大学時代に得た感染症学に関する知識や経験を地元で活かしたいと思い公務員獣医師を志望しました。民間の獣医師、研究職、国家公務員を目指す選択肢もありましたが、自分のノウハウを畜産農家に直接還元できることに魅力を感じ埼玉県職員を目指しました。地元のスーパーなどに県産の畜産物が実際並んでいるのを見ると、自分の職務の意義を改めて実感し、大きなモチベーションになります。
「コスパの良いコンパクトな畜産」の実現を目指したいと考えています。埼玉県の畜産の特色は消費者と生産者の距離が近いことだと感じています。新鮮な畜産物を消費者にダイレクトに届けることができるという良さがある一方、農場を大規模化するハードルが高いという難点があります。現在、全国的に農場の大規模化が進み一戸当たりの家畜飼養頭数が増加する傾向にありますが、今後埼玉県がこの潮流に乗り続けるには限界があると推察しています。また、人口減少による需要減、飼料価格の高騰等も大きな課題です。このような状況で、今後埼玉県の畜産を振興するためには「生産性」が非常に重要であると考えています。疾病のコントロール、ゲノミック評価等様々な側面から、畜産物の質・農場経営ともに向上させられる畜産形態の構築に貢献したいと考えています。
休日は息子と遊んで過ごすことが多いです。家族で一緒に近くの公園に出かけたり、買い物に行ったりしています。また、テレビゲームが趣味なので、時間がとれる時はひたすらモニターと向き合っていることもあります。
採用試験では面接試験の配点が大きくなっているので、面接試験のシミュレーションや練習が非常に重要になります。限られた時間の中で自分をアピールしなくてはいけないので、事前準備はしっかりしておいて損はありません。
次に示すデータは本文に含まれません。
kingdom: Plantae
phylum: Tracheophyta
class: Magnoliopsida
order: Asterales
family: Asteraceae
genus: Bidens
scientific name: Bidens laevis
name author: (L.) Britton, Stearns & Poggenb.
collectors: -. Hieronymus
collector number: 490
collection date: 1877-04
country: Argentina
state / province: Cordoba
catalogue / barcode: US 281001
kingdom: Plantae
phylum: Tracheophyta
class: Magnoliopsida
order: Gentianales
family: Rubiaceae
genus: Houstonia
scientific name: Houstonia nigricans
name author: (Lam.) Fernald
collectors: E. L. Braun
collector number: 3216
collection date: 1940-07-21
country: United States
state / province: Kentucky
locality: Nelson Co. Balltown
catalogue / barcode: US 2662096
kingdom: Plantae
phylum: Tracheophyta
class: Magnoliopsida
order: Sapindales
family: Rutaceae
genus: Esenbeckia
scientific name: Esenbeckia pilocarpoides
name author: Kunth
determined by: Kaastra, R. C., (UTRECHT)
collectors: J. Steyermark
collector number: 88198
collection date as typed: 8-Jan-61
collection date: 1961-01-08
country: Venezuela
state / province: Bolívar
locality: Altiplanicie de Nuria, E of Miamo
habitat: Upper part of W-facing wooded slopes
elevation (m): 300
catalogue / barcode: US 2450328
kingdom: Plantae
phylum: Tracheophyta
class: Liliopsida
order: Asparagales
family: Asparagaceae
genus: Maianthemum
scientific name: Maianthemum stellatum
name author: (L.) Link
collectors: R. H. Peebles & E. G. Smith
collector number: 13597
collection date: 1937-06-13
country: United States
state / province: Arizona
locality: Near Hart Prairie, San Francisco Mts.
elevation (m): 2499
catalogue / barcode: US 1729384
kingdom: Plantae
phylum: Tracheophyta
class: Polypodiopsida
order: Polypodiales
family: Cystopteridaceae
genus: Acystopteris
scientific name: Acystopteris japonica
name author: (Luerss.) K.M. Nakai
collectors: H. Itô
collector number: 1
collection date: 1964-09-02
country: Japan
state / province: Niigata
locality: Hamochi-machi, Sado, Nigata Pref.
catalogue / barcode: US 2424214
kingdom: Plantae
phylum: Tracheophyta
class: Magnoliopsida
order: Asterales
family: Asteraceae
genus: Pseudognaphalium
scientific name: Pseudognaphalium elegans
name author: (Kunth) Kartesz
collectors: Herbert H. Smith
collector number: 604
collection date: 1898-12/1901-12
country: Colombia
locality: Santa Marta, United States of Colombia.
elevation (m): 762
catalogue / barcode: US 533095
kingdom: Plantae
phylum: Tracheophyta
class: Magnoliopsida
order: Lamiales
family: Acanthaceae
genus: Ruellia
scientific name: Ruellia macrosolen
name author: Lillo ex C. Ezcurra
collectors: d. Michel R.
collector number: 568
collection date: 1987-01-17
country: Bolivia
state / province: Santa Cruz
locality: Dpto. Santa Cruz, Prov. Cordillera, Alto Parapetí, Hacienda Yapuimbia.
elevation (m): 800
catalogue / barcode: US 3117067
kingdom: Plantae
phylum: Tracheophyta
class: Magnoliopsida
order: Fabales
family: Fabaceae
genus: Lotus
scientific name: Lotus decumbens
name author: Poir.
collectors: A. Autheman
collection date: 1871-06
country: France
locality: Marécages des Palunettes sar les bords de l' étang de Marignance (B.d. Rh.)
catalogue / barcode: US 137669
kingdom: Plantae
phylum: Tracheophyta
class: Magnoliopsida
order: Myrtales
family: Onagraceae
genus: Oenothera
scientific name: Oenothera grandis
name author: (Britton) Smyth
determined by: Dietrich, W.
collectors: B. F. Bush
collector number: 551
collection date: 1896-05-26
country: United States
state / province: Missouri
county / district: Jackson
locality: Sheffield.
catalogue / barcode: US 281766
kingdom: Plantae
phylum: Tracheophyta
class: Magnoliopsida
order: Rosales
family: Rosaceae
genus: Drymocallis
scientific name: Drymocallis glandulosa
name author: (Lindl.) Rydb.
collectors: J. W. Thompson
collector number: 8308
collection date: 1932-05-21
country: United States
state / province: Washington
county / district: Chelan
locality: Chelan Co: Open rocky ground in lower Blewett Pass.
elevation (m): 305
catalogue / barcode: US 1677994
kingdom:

模擬面接を通して、内容だけでなく話し方、姿勢、表現などの改善点をいろいろな人に指摘してもらいブラッシュアップしていくと良いと思います。面接ではどうしても緊張してしまうものですが、場数を踏むことで落ち着いた受け答えができるようになっていくはずです。自分も大学の就職支援センターの方々に協力してもらい何度も模擬面接を繰り返しました。
近年は特定家畜伝染病がいつどこで発生してもおかしくない状況が続いており、今まで以上に公務員獣医師の力が必要とされています。獣医師として活躍する場を探している方はぜひ採用試験を受験し、埼玉県の畜産を盛り上げる手助けをしていただければと思います。